A senior Facebook executive has responded to the Federal Court’s decision to consider publishers liable for defamatory comments made in the comments on posts.
Facebook’s VP of policy solutions Richard Allan, based in London, said it is the individual that should be held responsible for any defamatory comments made.
“As a general matter we think individuals should be held responsible for the content they publish, so if an individual posts defamatory content they should be held accountable,” he told the Sydney Morning Herald.
“The primary responsibility should lie with the person who wrote and published the comment.”
It comes after Supreme Court Justice Stephen Rothman ruled media outlets will be held legally responsible for defamatory comments made on their social media pages in the Dylan Voller case.
In his ruling, Rothman suggested these publishers cannot escape the consequences of defamatory comments being made on their social media posts by “turning a blind eye to it”.
Allan described it as an “evolving area” of the law and said there may be a shared responsibility between Facebook and publishers in certain instances, but that the “primary responsibility” lies with the individual.

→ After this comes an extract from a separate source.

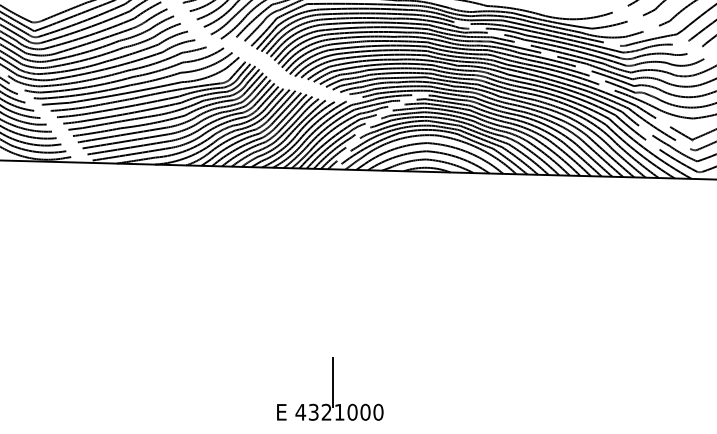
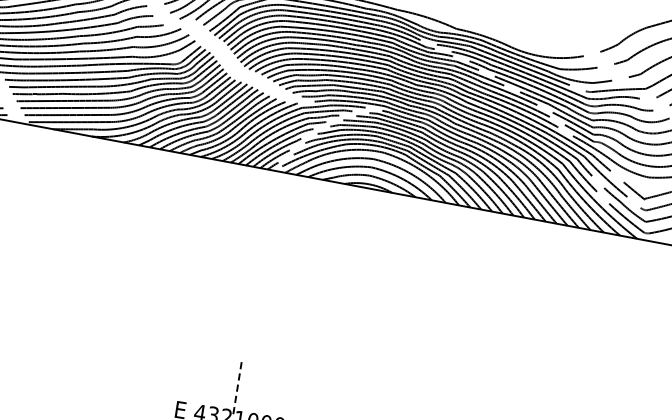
line: (332, 382) -> (237, 387), solid -> dashed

In a similar case in New Zealand, a court ruled that the owner of a Facebook page could be liable for defamatory comments made on the site if they knew of the comments but failed to act in a reasonable amount of time.
University of Western Australia senior lecturer in law recently said the Voller decision has “broader significance”.
“The fact that the Facebook pages of the defendants allowed them to vet comments in advance meant that they had some control over those comments,” he said.
“The defendant companies could have dedicated staff to ensure any comments were not defamatory before making them visible, but failed to do so.”
One of the media outlets involved in the case News Corp has indicated its intent to appeal the decision.